The consequences of the formation of protein aggregates are not well understood,

and whether they play a protective or toxic role remains subject of debate (Ciechanover

and Brundin, 2003). Generally, cytoplasmic inclusions of ubiquitinated proteins are

found at the centrosome, in which case they are usually termed aggresomes (Kopito,

2000). A protective role of aggresomes has been proposed, mainly based on two reasons.

First, misfolded and nonfunctional proteins might be concentrated in a central location to

increase the efficiency of disposal by the autophagy-lysosomal pathway (Kopito, 2000).

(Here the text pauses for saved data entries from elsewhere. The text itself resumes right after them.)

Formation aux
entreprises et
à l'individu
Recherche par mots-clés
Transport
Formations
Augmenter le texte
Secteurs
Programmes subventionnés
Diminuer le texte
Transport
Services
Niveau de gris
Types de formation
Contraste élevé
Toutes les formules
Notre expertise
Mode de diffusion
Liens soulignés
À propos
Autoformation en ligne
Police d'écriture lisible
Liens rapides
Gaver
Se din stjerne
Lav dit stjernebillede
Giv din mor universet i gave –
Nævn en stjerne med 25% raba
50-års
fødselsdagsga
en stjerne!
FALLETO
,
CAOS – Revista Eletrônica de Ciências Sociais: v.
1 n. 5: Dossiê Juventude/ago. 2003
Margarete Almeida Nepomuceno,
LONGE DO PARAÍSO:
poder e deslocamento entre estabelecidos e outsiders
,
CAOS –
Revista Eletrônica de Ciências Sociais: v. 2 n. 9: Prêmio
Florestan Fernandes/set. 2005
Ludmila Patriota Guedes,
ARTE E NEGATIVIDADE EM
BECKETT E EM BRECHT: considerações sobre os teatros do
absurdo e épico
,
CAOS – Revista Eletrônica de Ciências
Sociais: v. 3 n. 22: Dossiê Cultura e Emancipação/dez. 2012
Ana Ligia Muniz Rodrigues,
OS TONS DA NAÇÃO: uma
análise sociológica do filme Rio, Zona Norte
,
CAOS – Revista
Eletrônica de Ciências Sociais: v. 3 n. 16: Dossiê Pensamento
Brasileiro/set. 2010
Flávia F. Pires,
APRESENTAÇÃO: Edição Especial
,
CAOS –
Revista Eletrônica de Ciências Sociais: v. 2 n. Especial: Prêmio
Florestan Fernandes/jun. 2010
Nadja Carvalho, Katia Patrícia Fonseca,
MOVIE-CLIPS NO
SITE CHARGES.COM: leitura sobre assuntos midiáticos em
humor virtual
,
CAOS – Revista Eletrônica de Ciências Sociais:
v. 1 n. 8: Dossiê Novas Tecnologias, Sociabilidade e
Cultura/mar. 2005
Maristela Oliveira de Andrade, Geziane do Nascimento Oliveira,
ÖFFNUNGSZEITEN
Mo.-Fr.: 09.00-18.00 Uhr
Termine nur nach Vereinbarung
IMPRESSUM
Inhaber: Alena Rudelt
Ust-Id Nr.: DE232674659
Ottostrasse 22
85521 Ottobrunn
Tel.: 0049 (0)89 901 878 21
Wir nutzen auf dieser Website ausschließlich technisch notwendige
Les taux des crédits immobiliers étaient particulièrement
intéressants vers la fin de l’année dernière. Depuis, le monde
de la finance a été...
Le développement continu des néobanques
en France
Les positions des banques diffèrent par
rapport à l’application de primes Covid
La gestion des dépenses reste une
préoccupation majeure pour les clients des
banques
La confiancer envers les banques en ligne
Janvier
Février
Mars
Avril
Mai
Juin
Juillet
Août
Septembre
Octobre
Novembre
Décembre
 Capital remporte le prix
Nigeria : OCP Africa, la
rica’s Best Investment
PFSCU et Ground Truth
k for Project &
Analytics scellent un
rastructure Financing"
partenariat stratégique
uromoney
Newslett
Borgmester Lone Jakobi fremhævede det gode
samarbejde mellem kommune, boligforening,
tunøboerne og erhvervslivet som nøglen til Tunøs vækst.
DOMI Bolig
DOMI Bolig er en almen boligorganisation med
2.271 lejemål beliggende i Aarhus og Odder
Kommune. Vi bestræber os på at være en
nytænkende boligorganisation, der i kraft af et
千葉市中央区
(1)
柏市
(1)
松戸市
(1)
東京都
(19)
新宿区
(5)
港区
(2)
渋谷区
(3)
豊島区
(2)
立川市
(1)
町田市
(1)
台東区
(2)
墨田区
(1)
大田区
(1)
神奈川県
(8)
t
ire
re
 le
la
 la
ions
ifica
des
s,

Additionally, the segregation of these proteins within the aggresomes likely reduces the

threat to cellular homeostasis by limiting abnormal interaction with other cell constituents

(Sherman and Goldberg, 2001). In TrJ nerves, the levels and detergent-insolubility of

cytoplasmic (but not ER) molecular chaperones, lysosomes and autophagic components

are increased, and they are commonly found in the periphery of PMP22 aggregates

(Chapter 2). Furthermore, PMP22 aggregates correlate with the presence of

autophagosomes in the TrJ SCs, indicative of ongoing autophagy. Enhanced expression

of heat shock proteins and formation of autophagosomes could represent a protective

response of the cell to fold and degrade, respectively, the aggregated proteins. However,

the autophagy and lysosomal systems decline with age and under stress conditions

(Cuervo and Dice, 2000; Ward, 2002). Thus, it is possible that these initially protective

structures are not cleared efficiently over time, developing into stable aggregates, which

in turn could contribute to abnormal SC biology.